Information complexity is one of the most powerful tools to prove information-theoretical lower bounds, with broad applications in communication complexity and streaming algorithms. A core notion in information complexity analysis is the Shannon entropy. Though it has some convenient properties, such as chain rules, Shannon entropy still has inherent limitations. One of the most notable barriers is the square-root loss, which is reflected by the square-root gap between entropy gaps and statistical distances, e.g., Pinsker's inequality.

To break this barrier, we introduce a new method based on min-entropy analysis. Building on this new method, we prove the following three results.

1. A tight $\Omega(n/k)$ randomized lower bounds of the $k$-party Tree Pointer Jumping problems, improving an $\Omega(n/k^2)$ lower bounds by Chakrabarti, Cormode, and McGregor (STOC 08).
2. An $\Omega(n/k+\sqrt{n})$ lower bounds of the Chained Index problem for oblivious communication protocols, improving an $\Omega(n/k^2)$ lower bound by Cormode, Dark, and Konrad (ICALP 19). Here, oblivious means that the length of each message does not depend on the input.
3. An $\Omega(n/k-k)$ lower bounds of the Chained Index problem for non-oblivious protocols. To the best of our knowledge, this is the first lower bound for non-oblivious protocols.

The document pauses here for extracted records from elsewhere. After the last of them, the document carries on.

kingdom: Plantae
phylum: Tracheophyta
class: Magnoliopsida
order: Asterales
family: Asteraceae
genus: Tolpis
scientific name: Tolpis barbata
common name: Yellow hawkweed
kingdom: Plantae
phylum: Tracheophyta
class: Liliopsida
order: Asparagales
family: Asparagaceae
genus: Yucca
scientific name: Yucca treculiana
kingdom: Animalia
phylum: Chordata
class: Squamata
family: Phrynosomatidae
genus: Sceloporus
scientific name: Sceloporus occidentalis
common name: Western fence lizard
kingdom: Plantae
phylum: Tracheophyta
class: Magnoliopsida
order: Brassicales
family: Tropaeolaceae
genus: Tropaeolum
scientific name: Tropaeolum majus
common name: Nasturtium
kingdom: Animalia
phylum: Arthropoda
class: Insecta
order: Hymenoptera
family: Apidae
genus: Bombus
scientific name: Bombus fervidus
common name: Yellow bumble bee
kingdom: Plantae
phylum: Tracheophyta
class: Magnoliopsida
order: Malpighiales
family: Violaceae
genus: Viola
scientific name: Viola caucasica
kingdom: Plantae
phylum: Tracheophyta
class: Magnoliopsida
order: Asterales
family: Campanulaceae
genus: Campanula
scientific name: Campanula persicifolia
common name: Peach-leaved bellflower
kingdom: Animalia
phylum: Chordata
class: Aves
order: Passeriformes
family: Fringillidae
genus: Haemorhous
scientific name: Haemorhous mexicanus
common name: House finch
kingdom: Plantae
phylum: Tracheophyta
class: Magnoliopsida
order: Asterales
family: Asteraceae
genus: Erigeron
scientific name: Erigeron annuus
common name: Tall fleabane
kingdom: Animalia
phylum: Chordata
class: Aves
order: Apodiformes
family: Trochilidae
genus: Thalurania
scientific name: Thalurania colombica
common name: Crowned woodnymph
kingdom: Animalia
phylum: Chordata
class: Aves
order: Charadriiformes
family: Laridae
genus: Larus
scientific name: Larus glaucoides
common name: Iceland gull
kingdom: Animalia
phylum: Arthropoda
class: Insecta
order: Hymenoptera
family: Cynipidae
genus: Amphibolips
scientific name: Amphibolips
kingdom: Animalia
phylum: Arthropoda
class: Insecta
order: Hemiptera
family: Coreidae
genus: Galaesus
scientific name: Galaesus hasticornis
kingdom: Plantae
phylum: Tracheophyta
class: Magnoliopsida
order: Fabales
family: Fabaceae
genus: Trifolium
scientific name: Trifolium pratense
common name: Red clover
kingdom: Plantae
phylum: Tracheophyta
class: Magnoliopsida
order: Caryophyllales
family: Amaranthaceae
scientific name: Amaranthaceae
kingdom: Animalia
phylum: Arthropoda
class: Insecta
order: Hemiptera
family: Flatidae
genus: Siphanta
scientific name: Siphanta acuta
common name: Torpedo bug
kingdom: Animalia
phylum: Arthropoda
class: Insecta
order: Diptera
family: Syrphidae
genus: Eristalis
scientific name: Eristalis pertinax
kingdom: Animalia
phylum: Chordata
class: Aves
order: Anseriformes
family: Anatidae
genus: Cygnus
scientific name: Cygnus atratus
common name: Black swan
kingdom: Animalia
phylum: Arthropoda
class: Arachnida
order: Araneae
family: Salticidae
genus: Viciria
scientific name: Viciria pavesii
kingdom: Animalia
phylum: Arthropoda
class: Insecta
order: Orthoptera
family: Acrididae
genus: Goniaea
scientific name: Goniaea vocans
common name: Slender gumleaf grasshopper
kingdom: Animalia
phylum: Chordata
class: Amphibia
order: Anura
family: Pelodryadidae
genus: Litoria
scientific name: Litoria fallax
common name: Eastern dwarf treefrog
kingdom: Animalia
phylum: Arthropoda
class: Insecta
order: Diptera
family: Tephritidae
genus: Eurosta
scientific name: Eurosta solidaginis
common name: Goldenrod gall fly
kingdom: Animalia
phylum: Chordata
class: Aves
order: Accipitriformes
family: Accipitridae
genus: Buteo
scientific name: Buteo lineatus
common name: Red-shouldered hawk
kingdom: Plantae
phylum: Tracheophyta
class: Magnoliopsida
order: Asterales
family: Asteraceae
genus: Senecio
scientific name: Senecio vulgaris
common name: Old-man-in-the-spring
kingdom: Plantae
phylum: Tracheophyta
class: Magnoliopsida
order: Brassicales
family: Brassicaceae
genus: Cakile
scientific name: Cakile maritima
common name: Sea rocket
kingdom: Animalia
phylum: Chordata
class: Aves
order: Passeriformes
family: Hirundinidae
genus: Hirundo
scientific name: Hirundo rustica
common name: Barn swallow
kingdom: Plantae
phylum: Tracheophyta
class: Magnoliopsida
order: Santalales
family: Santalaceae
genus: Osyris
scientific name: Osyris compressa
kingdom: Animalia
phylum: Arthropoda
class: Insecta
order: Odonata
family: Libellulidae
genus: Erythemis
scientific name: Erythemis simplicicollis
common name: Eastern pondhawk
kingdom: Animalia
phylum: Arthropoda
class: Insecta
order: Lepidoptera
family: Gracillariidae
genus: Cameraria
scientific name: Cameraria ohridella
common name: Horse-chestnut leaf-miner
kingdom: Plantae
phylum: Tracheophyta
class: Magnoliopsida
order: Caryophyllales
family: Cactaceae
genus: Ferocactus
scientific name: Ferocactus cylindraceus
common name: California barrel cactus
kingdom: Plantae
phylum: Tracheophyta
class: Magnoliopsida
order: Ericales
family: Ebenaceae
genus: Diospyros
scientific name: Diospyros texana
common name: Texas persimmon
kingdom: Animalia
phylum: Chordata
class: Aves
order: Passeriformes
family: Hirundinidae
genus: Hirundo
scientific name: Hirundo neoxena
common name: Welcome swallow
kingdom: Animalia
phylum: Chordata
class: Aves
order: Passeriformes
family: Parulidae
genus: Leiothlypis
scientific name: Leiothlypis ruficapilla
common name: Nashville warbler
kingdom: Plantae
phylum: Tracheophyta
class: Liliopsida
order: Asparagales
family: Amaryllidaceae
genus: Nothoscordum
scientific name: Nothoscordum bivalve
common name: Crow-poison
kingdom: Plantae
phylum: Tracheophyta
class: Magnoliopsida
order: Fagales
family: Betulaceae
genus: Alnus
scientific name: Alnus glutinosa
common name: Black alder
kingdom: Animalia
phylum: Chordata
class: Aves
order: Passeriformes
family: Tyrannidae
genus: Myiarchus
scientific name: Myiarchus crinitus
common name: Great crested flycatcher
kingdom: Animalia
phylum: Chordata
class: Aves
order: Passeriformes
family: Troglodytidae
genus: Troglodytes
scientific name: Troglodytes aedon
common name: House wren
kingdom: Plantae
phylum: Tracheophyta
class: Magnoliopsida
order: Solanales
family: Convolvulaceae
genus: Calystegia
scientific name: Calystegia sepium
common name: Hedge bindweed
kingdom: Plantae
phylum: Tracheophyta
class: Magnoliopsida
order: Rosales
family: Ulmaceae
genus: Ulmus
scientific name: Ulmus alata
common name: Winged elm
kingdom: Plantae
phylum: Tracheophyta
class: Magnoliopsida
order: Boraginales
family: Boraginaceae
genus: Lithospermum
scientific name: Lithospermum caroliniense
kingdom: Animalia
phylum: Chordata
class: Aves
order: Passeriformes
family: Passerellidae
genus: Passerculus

Since both problems served as hard problems for numerous applications for streaming problems, our new lower bounds improve these streaming lower bounds directly.

On the technical side, unlike Shannon entropy, min-entropy does not have nice properties such as chain rules. To address this issue, we adopt the structure-vs-pseudorandomness decomposition used by Göös, Pitassi, and Watson (FOCS 17) and Yang and Zhang (STOC 24), where both papers used this decomposition to prove communication lower bounds. In this paper, we extend this method into streaming settings, contributing a new toolkit for proving streaming lower bounds.